Re: [PATCH V2 1/2] arm64/mm: Fix pfn_valid() for ZONE_DEVICE based memory

From: David Hildenbrand
Date: Wed Mar 03 2021 - 16:29:56 EST


On 03.03.21 20:04, Catalin Marinas wrote:
On Thu, Feb 11, 2021 at 01:35:56PM +0100, David Hildenbrand wrote:
On 11.02.21 13:10, Anshuman Khandual wrote:
On 2/11/21 5:23 PM, Will Deacon wrote:
... and dropped. These patches appear to be responsible for a boot
regression reported by CKI:

Ahh, boot regression ? These patches only change the behaviour
for non boot memory only.

https://lore.kernel.org/r/cki.8D1CB60FEC.K6NJMEFQPV@xxxxxxxxxx

Will look into the logs and see if there is something pointing to
the problem.

It's strange.
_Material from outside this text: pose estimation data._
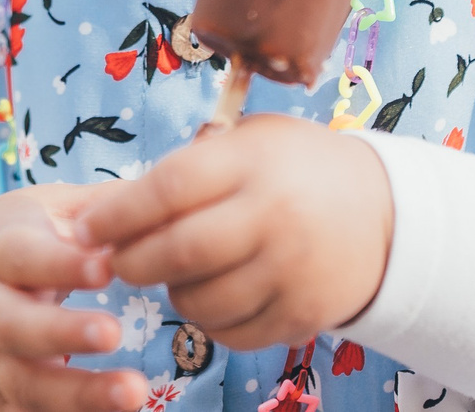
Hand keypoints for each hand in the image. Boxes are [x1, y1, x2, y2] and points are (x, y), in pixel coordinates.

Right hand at [0, 185, 150, 411]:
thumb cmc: (11, 242)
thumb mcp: (41, 208)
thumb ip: (97, 207)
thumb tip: (162, 196)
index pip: (23, 256)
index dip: (61, 264)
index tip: (106, 268)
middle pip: (14, 325)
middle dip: (61, 333)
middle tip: (113, 333)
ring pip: (23, 382)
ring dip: (75, 394)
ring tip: (133, 394)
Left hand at [73, 115, 393, 350]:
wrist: (388, 216)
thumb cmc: (299, 169)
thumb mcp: (252, 141)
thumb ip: (192, 164)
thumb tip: (111, 206)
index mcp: (254, 162)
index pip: (168, 188)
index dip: (118, 213)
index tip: (86, 227)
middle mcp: (273, 217)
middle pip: (178, 252)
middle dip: (131, 262)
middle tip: (115, 262)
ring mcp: (291, 272)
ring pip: (199, 301)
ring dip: (169, 293)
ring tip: (171, 273)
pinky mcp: (302, 316)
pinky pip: (231, 333)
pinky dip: (208, 320)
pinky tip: (211, 294)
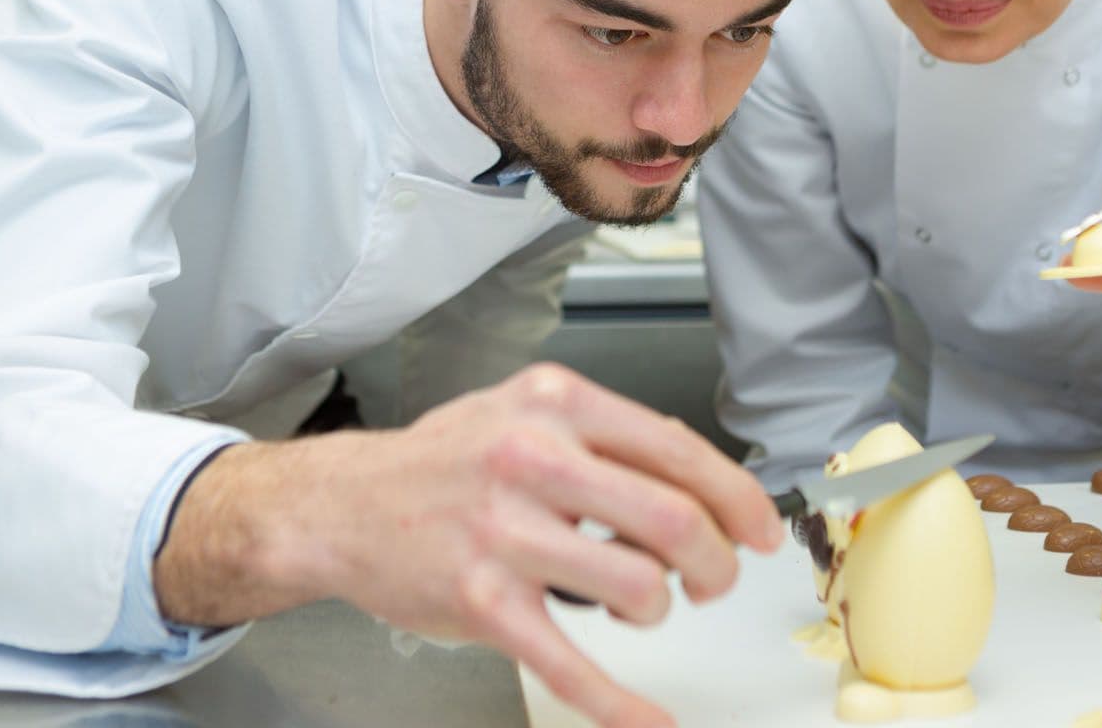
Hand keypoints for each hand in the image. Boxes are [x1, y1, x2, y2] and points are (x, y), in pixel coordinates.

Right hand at [156, 364, 782, 727]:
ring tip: (640, 609)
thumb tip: (695, 469)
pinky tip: (648, 720)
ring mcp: (503, 532)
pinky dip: (620, 703)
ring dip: (659, 612)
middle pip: (672, 518)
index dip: (738, 499)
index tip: (761, 531)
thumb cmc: (441, 461)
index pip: (678, 450)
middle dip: (714, 563)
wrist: (341, 505)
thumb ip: (606, 434)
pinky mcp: (479, 601)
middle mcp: (531, 459)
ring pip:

One thing I can imagine is a mis-detection of early sections.
However, I don't see that happening:

In sparse_init_nid(), we:
1. Initialize the memmap
2. Set SECTION_IS_EARLY | SECTION_HAS_MEM_MAP via
sparse_init_one_section()

Only hotplugged sections (DIMMs, dax/kmem) set SECTION_HAS_MEM_MAP without
SECTION_IS_EARLY - which is correct, because these are not early.
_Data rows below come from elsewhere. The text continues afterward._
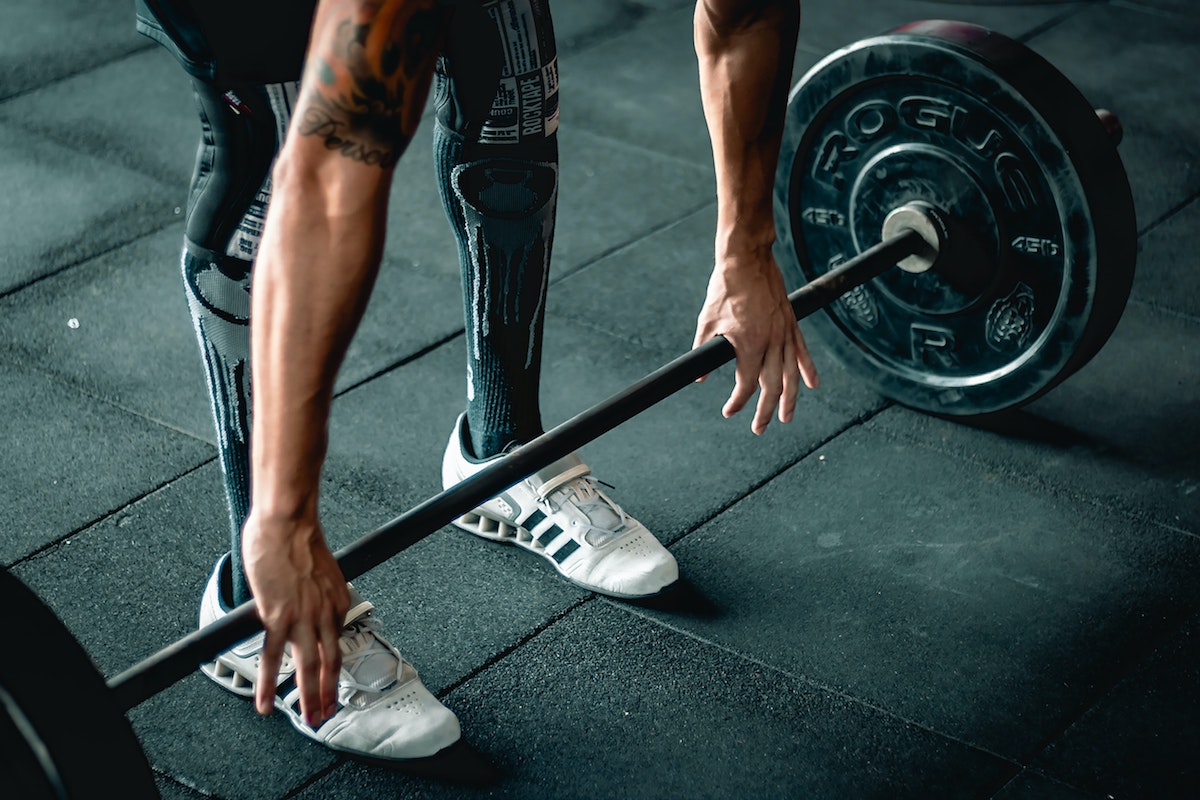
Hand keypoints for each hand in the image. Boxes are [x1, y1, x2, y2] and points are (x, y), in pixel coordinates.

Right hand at [240, 510, 349, 725]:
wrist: (287, 524)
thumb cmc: (299, 538)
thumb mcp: (323, 570)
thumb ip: (319, 592)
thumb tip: (307, 602)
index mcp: (338, 601)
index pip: (338, 642)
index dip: (335, 667)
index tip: (332, 684)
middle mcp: (326, 614)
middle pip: (330, 663)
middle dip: (329, 694)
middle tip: (326, 715)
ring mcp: (303, 618)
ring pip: (308, 667)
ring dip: (308, 697)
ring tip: (308, 718)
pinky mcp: (278, 617)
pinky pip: (274, 658)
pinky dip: (270, 684)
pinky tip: (267, 703)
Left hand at [693, 250, 817, 433]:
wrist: (747, 259)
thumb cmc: (725, 288)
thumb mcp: (707, 321)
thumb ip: (703, 352)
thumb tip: (698, 378)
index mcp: (749, 344)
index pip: (746, 384)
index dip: (738, 402)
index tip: (729, 411)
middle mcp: (771, 341)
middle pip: (772, 386)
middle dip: (766, 411)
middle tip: (759, 429)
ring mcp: (784, 332)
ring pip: (791, 373)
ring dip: (790, 399)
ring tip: (786, 417)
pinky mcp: (791, 322)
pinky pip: (802, 351)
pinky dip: (808, 370)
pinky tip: (812, 385)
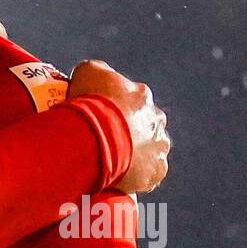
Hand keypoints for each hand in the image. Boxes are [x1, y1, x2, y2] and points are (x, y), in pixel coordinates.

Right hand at [67, 60, 169, 192]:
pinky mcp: (156, 171)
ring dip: (136, 154)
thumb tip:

So once we know that we have valid_section() -- SECTION_HAS_MEM_MAP is set
-- early_section() should be correct.

Even if someone would be doing a pfn_valid() after
memblocks_present()->memory_present() but before
sparse_init_nid(), we should be fine (!valid_section() -> return 0).

I couldn't figure out how this could fail with Anshuman's patches.
Will's suspicion is that some invalid/null pointer gets dereferenced
before being initialised but the only case I see is somewhere in
pfn_section_valid() (ms->usage) if valid_section() && !early_section().
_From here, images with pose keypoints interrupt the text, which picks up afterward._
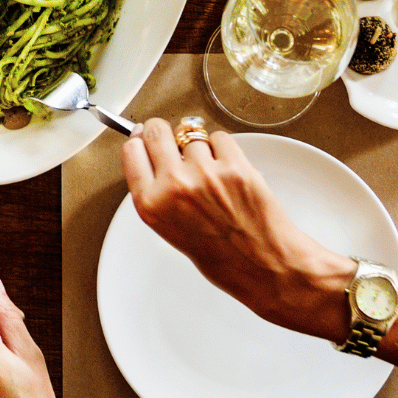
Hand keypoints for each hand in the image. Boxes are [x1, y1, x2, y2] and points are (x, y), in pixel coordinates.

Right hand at [120, 119, 355, 341]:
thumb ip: (158, 193)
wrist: (265, 266)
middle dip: (165, 133)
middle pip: (157, 131)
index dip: (141, 141)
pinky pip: (220, 138)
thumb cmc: (222, 256)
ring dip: (201, 148)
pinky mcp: (235, 166)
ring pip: (193, 135)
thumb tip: (153, 156)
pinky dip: (224, 149)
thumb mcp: (171, 229)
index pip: (132, 151)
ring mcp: (205, 174)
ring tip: (213, 175)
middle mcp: (174, 186)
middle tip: (176, 142)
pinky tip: (229, 172)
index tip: (145, 138)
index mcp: (152, 205)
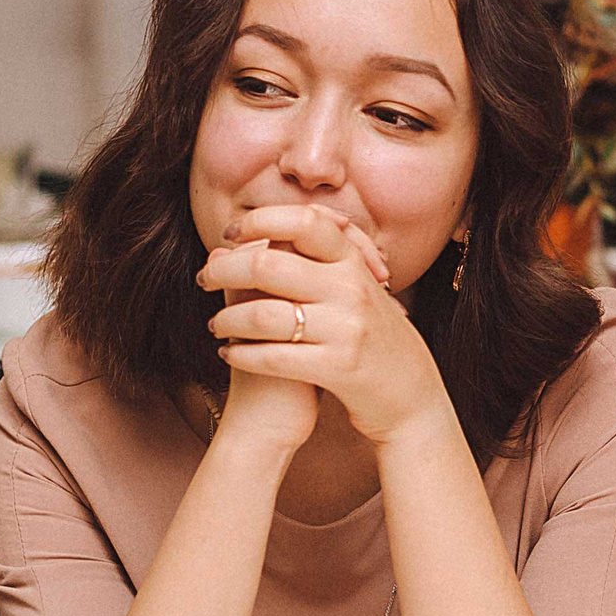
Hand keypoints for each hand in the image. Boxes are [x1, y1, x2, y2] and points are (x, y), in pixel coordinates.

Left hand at [199, 203, 448, 445]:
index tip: (232, 233)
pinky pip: (274, 357)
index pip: (305, 222)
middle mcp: (352, 289)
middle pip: (269, 265)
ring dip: (226, 320)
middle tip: (204, 280)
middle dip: (224, 271)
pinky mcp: (339, 367)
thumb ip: (309, 264)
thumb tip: (235, 246)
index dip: (262, 220)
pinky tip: (230, 354)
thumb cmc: (370, 338)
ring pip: (263, 314)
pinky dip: (242, 354)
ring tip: (215, 325)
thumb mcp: (352, 291)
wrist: (410, 395)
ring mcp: (347, 328)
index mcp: (353, 263)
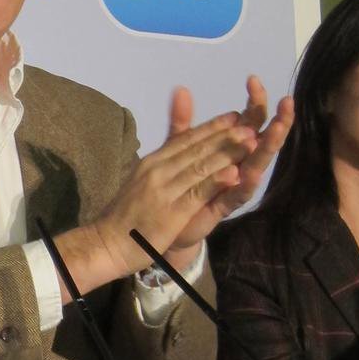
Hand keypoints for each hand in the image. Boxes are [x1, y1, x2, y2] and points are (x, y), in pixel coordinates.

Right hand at [52, 109, 255, 295]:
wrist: (108, 243)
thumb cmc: (127, 214)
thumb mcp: (143, 180)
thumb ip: (164, 161)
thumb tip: (173, 146)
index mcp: (153, 161)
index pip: (186, 139)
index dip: (212, 127)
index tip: (234, 116)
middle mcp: (158, 170)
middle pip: (197, 148)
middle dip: (225, 136)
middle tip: (250, 124)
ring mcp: (164, 190)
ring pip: (200, 166)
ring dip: (227, 153)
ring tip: (250, 141)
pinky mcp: (171, 212)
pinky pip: (197, 193)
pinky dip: (216, 182)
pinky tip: (234, 173)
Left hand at [167, 77, 293, 258]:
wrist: (166, 220)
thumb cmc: (181, 181)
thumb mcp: (178, 148)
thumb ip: (183, 122)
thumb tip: (181, 88)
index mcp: (232, 146)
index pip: (250, 119)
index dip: (254, 101)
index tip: (253, 80)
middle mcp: (239, 163)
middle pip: (262, 139)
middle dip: (277, 121)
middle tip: (287, 102)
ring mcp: (234, 185)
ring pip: (257, 164)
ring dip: (267, 148)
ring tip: (277, 130)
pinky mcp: (224, 205)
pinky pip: (238, 194)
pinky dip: (244, 183)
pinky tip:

Indeed, it looks like a latent bug.


Assuming that we do get a valid_section(ms) && !early_section(ms), is
there a case where ms->usage is not initialised? I guess races with
section_deactivate() are not possible this early.


Do you have access to that machine? We could identify which path is taken quite easily.

Another situation could be that pfn_valid() returns true when no memory
is mapped for that pfn.

As it happens early during boot, I doubt that some NVDIMMs that get detected
and added early during boot as system RAM (via dax/kmem) are the problem.

It is indeed very early, we can't even get the early console output.

So even before any hotplug really happens. All sections should be early at that point I guess.

Debugging this is even harder as it's only misbehaving on a board we
don't have access to.

On the logic in this patch, is the hot-added memory always covering a
full subsection? The arm64 pfn_valid() currently relies on
memblock_is_map_memory() but the patch changes it to
pfn_section_valid(). So if hot-added memory doesn't cover the full
subsection, it may return true even if the pfn is not mapped.

Hotplugged System RAM always covers full sections. Hotplugged ZONE_DEVICE always covers full subsections. pfn_section_valid() properly handles both cases. (see generic pfn_valid())

--
Thanks,

David / dhildenb